The Misrepresentation of DEI Initiatives

Your letter claims that Diversity, Equity, and Inclusion (DEI) programs “preference certain racial groups” and “teach students that certain racial groups bear unique moral burdens.” This characterization is not only false but represents a deliberate effort to discredit educators committed to fostering equitable learning environments for ALL students. DEI initiatives are designed to address persistent disparities and create spaces where students of all backgrounds—regardless of race, gender, or socioeconomic status—can thrive.

The claim that DEI programs “stigmatize” students misrepresents their purpose and ignores the fact that minoritized students have long endured systemic stigmatization—well before DEI initiatives existed.

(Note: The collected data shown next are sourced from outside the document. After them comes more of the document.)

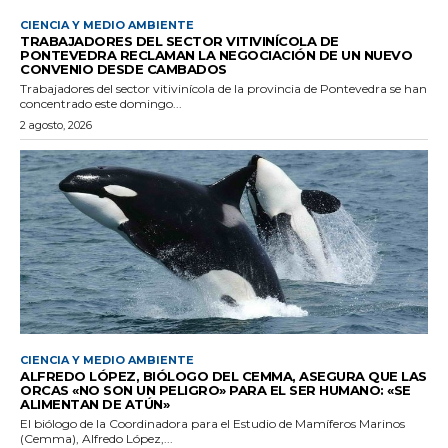
CIENCIA Y MEDIO AMBIENTE
TRABAJADORES DEL SECTOR VITIVINÍCOLA DE
PONTEVEDRA RECLAMAN LA NEGOCIACIÓN DE UN NUEVO
CONVENIO DESDE CAMBADOS
Trabajadores del sector vitivinícola de la provincia de Pontevedra se han
concentrado este domingo...
2 agosto, 2026
CIENCIA Y MEDIO AMBIENTE
ALFREDO LÓPEZ, BIÓLOGO DEL CEMMA, ASEGURA QUE LAS
ORCAS «NO SON UN PELIGRO» PARA EL SER HUMANO: «SE
ALIMENTAN DE ATÚN»
El biólogo de la Coordinadora para el Estudio de Mamíferos Marinos
(Cemma), Alfredo López,...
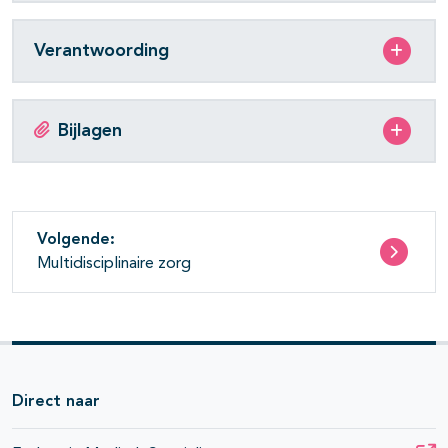
Verantwoording
Bijlagen
Volgende:
Multidisciplinaire zorg
Direct naar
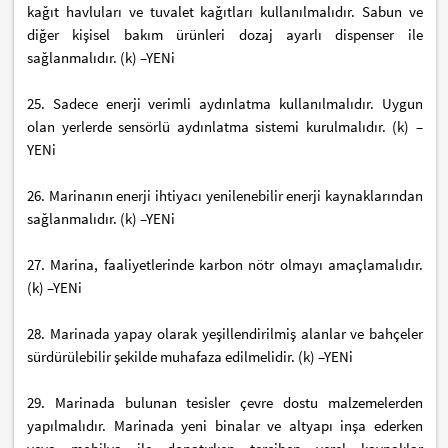
kağıt havluları ve tuvalet kağıtları kullanılmalıdır. Sabun ve
diğer kişisel bakım ürünleri dozaj ayarlı dispenser ile
sağlanmalıdır. (k) –YENi
25. Sadece enerji verimli aydınlatma kullanılmalıdır. Uygun
olan yerlerde sensörlü aydınlatma sistemi kurulmalıdır. (k) –
YENi
26. Marinanın enerji ihtiyacı yenilenebilir enerji kaynaklarından
sağlanmalıdır. (k) –YENi
27. Marina, faaliyetlerinde karbon nötr olmayı amaçlamalıdır.
(k) –YENi
28. Marinada yapay olarak yeşillendirilmiş alanlar ve bahçeler
sürdürülebilir şekilde muhafaza edilmelidir. (k) –YENi
29. Marinada bulunan tesisler çevre dostu malzemelerden
yapılmalıdır. Marinada yeni binalar ve altyapı inşa ederken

The stigma you reference is not a product of these programs but a continuation of racism itself. For example, slavery is not Black history; it is white history—an essential truth that must be acknowledged in education. Teaching about historical oppression and systemic inequities is not about assigning moral burdens but about fostering an accurate and honest understanding of our shared past.

Conclusion

We recognize the strategy being employed here. As one Polish minister aptly described former President Trump’s approach, the tactic being used is what the Russians call razvedka boyem—reconnaissance through battle: pushing forward to see what resistance arises before adjusting the approach accordingly. The Department’s effort to curtail diversity initiatives appears to be a similar attempt to gauge the response of institutions before proceeding with further restrictive measures. We must not only recognize this maneuver but also respond with unwavering commitment to equity and inclusion.

The Department’s arbitrary 14-day compliance ultimatum is an authoritarian overreach intended to intimidate institutions into immediate submission. This threat of federal funding loss is a coercive tactic designed to suppress dissent and discourage thoughtful institutional responses and constitutional freedom of speech. I urge universities and colleges to resist this unlawful directive and stand firm in their commitment to diversity and inclusion.

I fully understand that some universities will immediately comply with your demands. However, these institutions lack the courage to challenge your autocratic tendencies and defend the fundamental principles of academic freedom and equity. The institutions that yield without resistance betray their mission and the students they serve.

I implore the higher education community to recognize this moment as a test of its resolve. This is a time for courage and support policies and practices that improve our students’ success, not capitulation.